- We have updated our “Flight delay statistics by flight number” endpoint. Earlier delay records of the same flight number were grouped by origins and destinations. This way you could separately see how much the flight is delayed in each airport it departs from or arrives at. From now on, groups are as well segregated by scheduled hours. This way you can see separate statistics for the flights commencing at different hours. This prevents mixing the statistics when, for instance, the airline changes the schedule or when there are multiple flights with the same number commencing at the same airport on the same day. The hour is reflected in the additional property “scheduledHourUtc” in each item within the “origins” or “destinations” collection of the endpoint response.
- Moreover, each item of these collections now contains several additional properties, including the number of flights considered for calculation, period of calculation, and, brackets containing more detailed information about how many flights were delayed/early per specific delay range brackets (e.g. late from 15 to 30 minutes, from 30 to 60, etc.), so you can precisely say how many flights on this route were delayed within, for instance, not more than 30 minutes and compare it with the total number of flights commenced. This will allow you to draw conclusions regarding the recent punctuality of the flight with better precision. Brackets are currently experimental and likely to be adjusted in the nearest future.
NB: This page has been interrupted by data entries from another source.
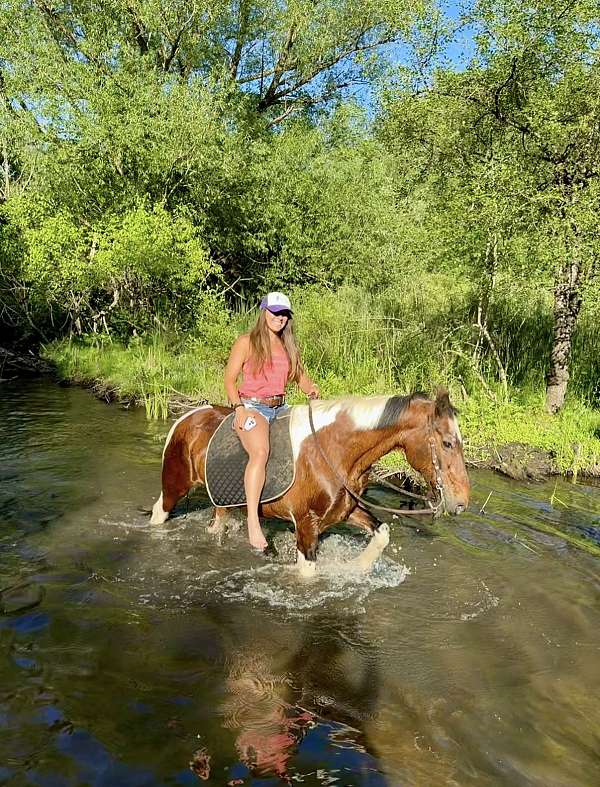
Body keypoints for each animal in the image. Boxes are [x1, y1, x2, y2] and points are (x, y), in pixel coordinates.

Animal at [150, 390, 470, 577]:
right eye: (447, 442)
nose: (461, 502)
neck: (333, 452)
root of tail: (188, 417)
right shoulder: (306, 524)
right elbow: (308, 574)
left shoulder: (346, 511)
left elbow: (382, 534)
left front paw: (355, 568)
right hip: (174, 486)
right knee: (159, 512)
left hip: (222, 502)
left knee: (216, 525)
Statistics are available only for flights commencing at airports that have live updates data coverage.
Please take a moment to review the updated documentation for this endpoint as well as try it in RapidAPI playground.
One more change is for FIDS / Schedules endpoint. Now it contains the experimental “withLocation” parameter. If set to “true”, the system will attempt to retrieve the current location, track, speed, and pressure altitude for the flights returned in the response. It is applicable for flights currently en route and having either ATC call-sign, registration, or Mode-S ICAO 24-bit address known.
This feature is reliant on previously introduced ADS-B-based flight data augmentation as well as on the current ADS-B territorial range. The latter is generally wider than the per-airport ADS-B coverage mentioned on the “Data coverage” page, that’s why you may receive locations for flights in airports not necessarily having ADS-B feed active. However, location won’t be present if the airplane is currently out of range. The feature is purely experimental, can be slow, and may move to a separate endpoint in the future.